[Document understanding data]
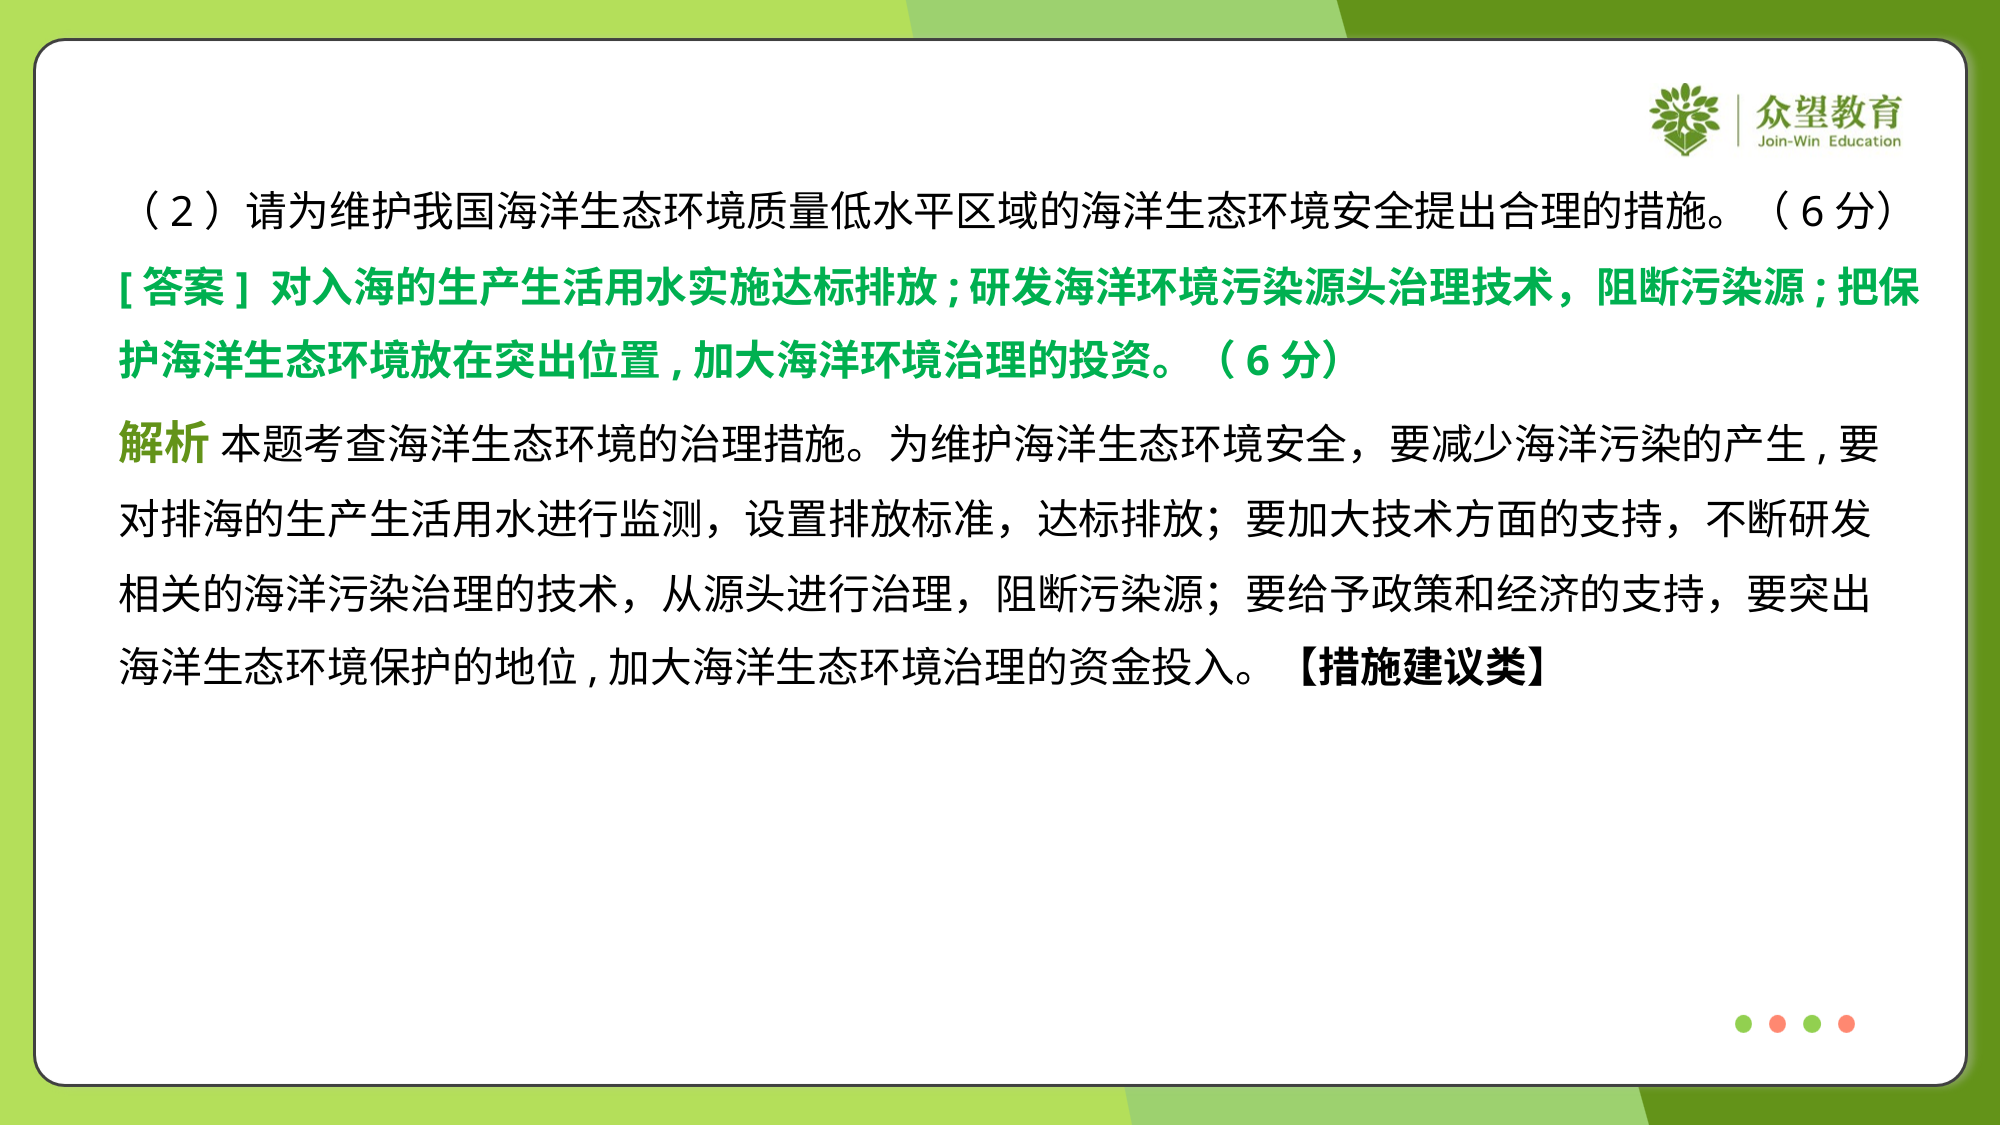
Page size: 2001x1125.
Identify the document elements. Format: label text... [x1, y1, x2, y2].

picture [0, 0, 2000, 1125]
text_box （2）请为维护我国海洋生态环境质量低水平区域的海洋生态环境安全提出合理的措施。（6分） [118, 159, 1896, 227]
text_box [答案] 对入海的生产生活用水实施达标排放;研发海洋环境污染源头治理技术，阻断污染源;把保 护海洋生态环境放在突出位置,加大海洋环境治理的投资。（6分） [118, 235, 1883, 376]
text_box 解析 本题考查海洋生态环境的治理措施。为维护海洋生态环境安全，要减少海洋污染的产生,要 对排海的生产生活用水进行监测，设置排放标准，达标排放；要加大技术方面的支持，不断研发 相关的海洋污染治理的技术，从源头进行治理，阻断污染源；要给予政策和经济的支持，要突出 海洋生态环境保护的地位,加大海洋生态环境治理的资金投入。【措施建议类】 [118, 391, 1883, 684]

**Assignment:**
An exact reproduction of every record above is required, with no pictures included.

**Answer box:**
Page size: 2001x1125.
Identify the document elements. Format: label text... [x1, y1, x2, y2].

picture [0, 0, 2000, 1125]
text_box （2）请为维护我国海洋生态环境质量低水平区域的海洋生态环境安全提出合理的措施。（6分） [118, 159, 1896, 227]
text_box [答案] 对入海的生产生活用水实施达标排放;研发海洋环境污染源头治理技术，阻断污染源;把保 护海洋生态环境放在突出位置,加大海洋环境治理的投资。（6分） [118, 235, 1883, 376]
text_box 解析 本题考查海洋生态环境的治理措施。为维护海洋生态环境安全，要减少海洋污染的产生,要 对排海的生产生活用水进行监测，设置排放标准，达标排放；要加大技术方面的支持，不断研发 相关的海洋污染治理的技术，从源头进行治理，阻断污染源；要给予政策和经济的支持，要突出 海洋生态环境保护的地位,加大海洋生态环境治理的资金投入。【措施建议类】 [118, 391, 1883, 684]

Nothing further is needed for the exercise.